In his otherwise excellent review (“Jesus After the Critics,” June/July 2025) of Elaine Pagels’s new book, Michael C. Legaspi omits any reference to John P. Meier. In the first book of his five-volume opus, A Marginal Jew: Rethinking the Historical Jesus: The Roots of the Problem and the Person, Meier states, “As in the first century, so today: no one’s Jesus—and no one Jesus—suits everyone.”

Legaspi correctly points out that “Pagels’s instinct to identify belief in the resurrection with something that goes beyond historical ­judgment—the suggestion that it comes down to faith—is difficult to gainsay.” In every Catholic liturgy, after the consecration, the celebrant says, “The mystery of faith,” and the congregation may respond, “We proclaim your death, O Lord [historical statement], and profess your resurrection [faith statement], until you come again [eschatological statement].”

Spencer F. Stopa
mesa, arizona

It’s sadly amusing to people of faith to consider the efforts of eminent scholars to find the historical Jesus. It is not that such contributions aren’t greatly appreciated—­especially from someone as respected as Professor Pagels, whose criticism, unlike much modern biblical scholarship, leaves room for belief. But faith is a gift that can be lost, and this has apparently happened to her. It’s a forest where Jesus is found, and the trees look so much different from inside the forest. No matter how the evidence may seem to contradict the gospel message, it has the ultimate limitation of running up against the revealed truth, which God for his own reasons has decided not to reveal to the wise and learned.

You might ask, what’s the big deal? Some have faith and some are scholars. But on this subject, the irony is so rich. Some know hardly anything about the historical Jesus, and yet they know him intimately. Others know almost everything about the historical Jesus—and know only the historical Jesus.

**Extracted data entries**
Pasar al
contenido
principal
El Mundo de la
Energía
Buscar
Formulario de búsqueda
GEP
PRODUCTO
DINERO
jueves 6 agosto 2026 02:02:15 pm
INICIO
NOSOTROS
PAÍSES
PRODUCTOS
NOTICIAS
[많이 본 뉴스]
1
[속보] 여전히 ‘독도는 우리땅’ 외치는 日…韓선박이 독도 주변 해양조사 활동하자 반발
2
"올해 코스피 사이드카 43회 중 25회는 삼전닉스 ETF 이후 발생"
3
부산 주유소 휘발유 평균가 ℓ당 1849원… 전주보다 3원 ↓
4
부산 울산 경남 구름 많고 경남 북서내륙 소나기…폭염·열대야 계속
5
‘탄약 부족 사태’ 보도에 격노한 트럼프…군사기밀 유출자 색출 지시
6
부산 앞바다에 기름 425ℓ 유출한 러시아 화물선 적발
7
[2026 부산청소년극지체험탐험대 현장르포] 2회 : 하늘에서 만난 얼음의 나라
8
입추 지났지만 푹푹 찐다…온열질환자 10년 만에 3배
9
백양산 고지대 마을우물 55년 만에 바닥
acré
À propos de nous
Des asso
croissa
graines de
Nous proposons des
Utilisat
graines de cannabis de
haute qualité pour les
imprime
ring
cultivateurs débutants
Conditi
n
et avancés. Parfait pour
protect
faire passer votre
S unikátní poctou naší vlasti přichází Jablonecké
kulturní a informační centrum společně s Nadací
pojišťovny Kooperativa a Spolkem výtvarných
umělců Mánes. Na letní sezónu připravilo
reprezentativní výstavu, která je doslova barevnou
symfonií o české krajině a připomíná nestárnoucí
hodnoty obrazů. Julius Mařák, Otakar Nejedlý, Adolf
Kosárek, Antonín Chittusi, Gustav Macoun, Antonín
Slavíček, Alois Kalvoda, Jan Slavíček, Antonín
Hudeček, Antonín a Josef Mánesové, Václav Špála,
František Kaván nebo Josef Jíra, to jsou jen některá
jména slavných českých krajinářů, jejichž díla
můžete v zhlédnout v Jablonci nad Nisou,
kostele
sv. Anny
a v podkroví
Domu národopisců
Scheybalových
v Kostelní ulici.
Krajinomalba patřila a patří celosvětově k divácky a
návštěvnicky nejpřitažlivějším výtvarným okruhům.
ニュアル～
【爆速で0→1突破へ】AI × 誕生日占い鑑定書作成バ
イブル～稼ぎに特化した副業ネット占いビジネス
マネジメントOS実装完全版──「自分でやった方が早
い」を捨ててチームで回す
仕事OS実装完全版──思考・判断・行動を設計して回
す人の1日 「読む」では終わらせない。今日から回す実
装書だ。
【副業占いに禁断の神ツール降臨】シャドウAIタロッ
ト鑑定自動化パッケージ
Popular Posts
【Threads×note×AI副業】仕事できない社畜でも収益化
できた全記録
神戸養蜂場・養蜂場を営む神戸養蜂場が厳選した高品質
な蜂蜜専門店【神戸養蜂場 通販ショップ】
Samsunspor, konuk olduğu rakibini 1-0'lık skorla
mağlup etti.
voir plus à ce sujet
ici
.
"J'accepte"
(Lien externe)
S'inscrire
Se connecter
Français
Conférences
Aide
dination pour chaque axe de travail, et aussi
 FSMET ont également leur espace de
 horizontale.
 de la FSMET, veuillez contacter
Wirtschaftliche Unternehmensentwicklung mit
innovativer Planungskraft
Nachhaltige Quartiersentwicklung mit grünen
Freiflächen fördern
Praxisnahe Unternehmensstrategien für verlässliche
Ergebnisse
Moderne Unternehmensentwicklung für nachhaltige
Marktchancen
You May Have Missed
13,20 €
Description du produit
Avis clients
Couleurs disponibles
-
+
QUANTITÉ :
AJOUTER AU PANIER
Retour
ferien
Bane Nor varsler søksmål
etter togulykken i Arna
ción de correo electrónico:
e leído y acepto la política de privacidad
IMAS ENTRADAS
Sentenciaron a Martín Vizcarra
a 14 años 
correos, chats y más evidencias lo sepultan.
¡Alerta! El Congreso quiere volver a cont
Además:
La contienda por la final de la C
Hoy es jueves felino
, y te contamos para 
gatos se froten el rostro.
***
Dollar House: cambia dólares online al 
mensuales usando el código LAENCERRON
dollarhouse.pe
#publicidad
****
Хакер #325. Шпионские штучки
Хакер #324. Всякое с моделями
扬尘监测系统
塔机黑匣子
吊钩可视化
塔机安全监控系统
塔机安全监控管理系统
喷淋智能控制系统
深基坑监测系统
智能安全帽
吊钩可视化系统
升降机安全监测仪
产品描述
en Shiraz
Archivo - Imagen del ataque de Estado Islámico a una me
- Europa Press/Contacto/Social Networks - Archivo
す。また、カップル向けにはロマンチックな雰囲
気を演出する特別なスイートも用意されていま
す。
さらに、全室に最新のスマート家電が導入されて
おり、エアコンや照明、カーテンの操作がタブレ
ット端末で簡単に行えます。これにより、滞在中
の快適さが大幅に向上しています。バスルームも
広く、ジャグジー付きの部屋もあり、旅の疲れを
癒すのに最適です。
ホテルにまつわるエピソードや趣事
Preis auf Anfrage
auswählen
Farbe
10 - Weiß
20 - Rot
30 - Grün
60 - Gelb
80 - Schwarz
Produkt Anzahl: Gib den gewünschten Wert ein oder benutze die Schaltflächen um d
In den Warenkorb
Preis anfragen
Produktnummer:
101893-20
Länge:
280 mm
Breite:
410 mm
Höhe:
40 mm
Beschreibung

**What to do**
Quote the letters responding to the review of Elaine Pagels's book in full, word for word. The items above were taken from a different source than the letters.

**Your solution**
In his otherwise excellent review (“Jesus After the Critics,” June/July 2025) of Elaine Pagels’s new book, Michael C. Legaspi omits any reference to John P. Meier. In the first book of his five-volume opus, A Marginal Jew: Rethinking the Historical Jesus: The Roots of the Problem and the Person, Meier states, “As in the first century, so today: no one’s Jesus—and no one Jesus—suits everyone.”

Legaspi correctly points out that “Pagels’s instinct to identify belief in the resurrection with something that goes beyond historical ­judgment—the suggestion that it comes down to faith—is difficult to gainsay.” In every Catholic liturgy, after the consecration, the celebrant says, “The mystery of faith,” and the congregation may respond, “We proclaim your death, O Lord [historical statement], and profess your resurrection [faith statement], until you come again [eschatological statement].”

Spencer F. Stopa
mesa, arizona

It’s sadly amusing to people of faith to consider the efforts of eminent scholars to find the historical Jesus. It is not that such contributions aren’t greatly appreciated—­especially from someone as respected as Professor Pagels, whose criticism, unlike much modern biblical scholarship, leaves room for belief. But faith is a gift that can be lost, and this has apparently happened to her. It’s a forest where Jesus is found, and the trees look so much different from inside the forest. No matter how the evidence may seem to contradict the gospel message, it has the ultimate limitation of running up against the revealed truth, which God for his own reasons has decided not to reveal to the wise and learned.

You might ask, what’s the big deal? Some have faith and some are scholars. But on this subject, the irony is so rich. Some know hardly anything about the historical Jesus, and yet they know him intimately. Others know almost everything about the historical Jesus—and know only the historical Jesus.